EU should stop backing policy that confines people to Aegean islands

A boy holds a bicycle at a camp next to the Moria refugee camp in the island of Lesbos on August 5, 2018. © 2018 Aris Messinis/AFP/Getty Images

Boat migration to Greece is no longer in the headlines but the crisis for asylum seekers on the Greek islands continues.

More than 18,000 asylum seekers remain trapped in overcrowded camps on the Aegean islands. The largest, Moria camp on Lesbos, now holds more than 9,000 people, triple its capacity. Children don’t have access to schools and vulnerable asylum seekers, including pregnant women and people with disabilities, cannot access critical services.

Doctors Without Borders has tried to draw attention to the health crisis stemming from unsanitary, crowded conditions.
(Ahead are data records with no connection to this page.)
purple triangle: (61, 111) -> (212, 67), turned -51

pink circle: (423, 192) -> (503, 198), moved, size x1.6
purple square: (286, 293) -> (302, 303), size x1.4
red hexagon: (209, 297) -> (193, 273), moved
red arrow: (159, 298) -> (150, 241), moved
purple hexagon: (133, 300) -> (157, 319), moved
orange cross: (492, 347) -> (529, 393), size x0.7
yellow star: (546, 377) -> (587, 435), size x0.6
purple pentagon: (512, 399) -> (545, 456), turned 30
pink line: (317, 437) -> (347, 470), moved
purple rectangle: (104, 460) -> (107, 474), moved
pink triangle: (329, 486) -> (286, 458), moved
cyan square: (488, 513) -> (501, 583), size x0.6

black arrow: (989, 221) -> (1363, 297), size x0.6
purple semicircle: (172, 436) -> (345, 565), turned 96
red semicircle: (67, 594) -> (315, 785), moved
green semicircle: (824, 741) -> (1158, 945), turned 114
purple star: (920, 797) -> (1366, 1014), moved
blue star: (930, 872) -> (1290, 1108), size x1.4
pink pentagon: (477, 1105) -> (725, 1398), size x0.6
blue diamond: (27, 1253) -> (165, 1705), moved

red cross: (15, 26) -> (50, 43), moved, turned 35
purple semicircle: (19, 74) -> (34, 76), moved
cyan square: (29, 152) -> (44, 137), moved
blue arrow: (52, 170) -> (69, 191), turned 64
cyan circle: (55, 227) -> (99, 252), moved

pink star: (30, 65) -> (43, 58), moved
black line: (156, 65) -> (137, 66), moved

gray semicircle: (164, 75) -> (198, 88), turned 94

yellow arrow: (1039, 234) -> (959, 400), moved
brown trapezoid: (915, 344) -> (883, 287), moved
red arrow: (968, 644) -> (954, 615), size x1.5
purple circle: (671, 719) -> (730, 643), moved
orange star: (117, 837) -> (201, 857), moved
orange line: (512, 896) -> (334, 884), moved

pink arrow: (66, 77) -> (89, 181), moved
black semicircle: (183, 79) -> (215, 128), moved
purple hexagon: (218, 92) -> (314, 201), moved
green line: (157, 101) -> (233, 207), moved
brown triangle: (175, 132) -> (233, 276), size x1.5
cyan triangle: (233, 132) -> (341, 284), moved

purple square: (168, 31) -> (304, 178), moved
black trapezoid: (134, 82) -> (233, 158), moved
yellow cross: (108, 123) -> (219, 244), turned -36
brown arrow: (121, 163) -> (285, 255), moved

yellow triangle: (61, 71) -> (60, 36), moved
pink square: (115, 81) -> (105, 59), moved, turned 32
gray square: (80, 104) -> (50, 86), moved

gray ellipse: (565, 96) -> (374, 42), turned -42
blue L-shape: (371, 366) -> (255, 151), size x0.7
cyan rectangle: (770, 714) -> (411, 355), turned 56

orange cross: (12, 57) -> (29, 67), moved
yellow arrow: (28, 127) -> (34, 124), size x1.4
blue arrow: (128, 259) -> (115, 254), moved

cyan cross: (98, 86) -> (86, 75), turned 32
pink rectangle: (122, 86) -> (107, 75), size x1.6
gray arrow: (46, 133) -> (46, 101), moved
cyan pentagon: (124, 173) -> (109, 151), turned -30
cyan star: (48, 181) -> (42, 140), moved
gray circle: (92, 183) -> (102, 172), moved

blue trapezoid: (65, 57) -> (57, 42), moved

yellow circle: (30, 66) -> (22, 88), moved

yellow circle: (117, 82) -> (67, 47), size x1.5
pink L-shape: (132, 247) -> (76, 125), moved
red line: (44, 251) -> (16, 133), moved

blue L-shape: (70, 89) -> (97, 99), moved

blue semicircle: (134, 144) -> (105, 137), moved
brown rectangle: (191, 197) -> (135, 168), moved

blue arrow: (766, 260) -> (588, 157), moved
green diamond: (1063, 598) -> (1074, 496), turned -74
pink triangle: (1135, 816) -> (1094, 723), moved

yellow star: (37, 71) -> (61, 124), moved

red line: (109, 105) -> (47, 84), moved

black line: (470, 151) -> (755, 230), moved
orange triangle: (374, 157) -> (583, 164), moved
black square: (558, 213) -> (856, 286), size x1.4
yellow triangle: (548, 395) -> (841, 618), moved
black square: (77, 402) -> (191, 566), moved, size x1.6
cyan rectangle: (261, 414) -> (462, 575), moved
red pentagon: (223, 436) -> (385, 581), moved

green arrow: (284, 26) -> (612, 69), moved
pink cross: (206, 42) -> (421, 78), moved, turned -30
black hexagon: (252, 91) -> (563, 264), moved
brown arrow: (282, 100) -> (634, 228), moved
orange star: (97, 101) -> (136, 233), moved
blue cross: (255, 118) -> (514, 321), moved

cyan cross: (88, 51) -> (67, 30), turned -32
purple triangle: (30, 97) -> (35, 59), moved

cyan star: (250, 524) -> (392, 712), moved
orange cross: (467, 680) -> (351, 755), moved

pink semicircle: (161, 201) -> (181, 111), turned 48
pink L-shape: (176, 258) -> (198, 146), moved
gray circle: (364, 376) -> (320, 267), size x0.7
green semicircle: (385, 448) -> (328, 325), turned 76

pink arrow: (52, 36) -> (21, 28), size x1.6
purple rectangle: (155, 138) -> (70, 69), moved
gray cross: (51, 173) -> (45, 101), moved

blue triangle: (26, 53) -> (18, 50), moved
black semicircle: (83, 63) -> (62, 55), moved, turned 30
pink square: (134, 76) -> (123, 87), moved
Children are particularly affected, with several treated for self-harm. A recent BBC report revealed 10-year-old children attempting to take their own lives. Violence, including gender-based violence, goes largely unchecked. Last week, a regional health and safety authority inspected Moria and gave authorities one month to address the abysmal conditions.

People are trapped in the camp because of an EU-backed containment policy introduced by the Greek government following the 2016 EU-Turkey deal forcing those who arrive on the islands to remain there while their cases are processed. This can take months or years. The government has transferred around 13,000 from the islands to mainland Greece since November, following concerted pressure from civil society groups but it has refused to halt the policy even after a top Greek court ruled against it.

EU Commissioner for Migration, Dimitris Avramopoulos, has just visited Athens to discuss migration management with Prime Minister Alexis Tsipras. While the relocation of a few thousand more asylum seekers from the islands has been announced, the containment policy remains.

The containment policy has been an abject failure so the EU should work with Greece to end it and move all asylum seekers to the mainland into adequate accommodations. Greece should also fix the asylum decision making process so that it can determine who is entitled to protection and who can safely be removed.

As EU leaders in Salzburg discuss the creation of “controlled centers” in other EU countries to take charge of people rescued at sea, fears grow that these could replicate the worst abuses seen on the Greek islands. The failure to fix the situation more than two years after the peak in arrivals does not bode well for the future of such plans elsewhere on the continent.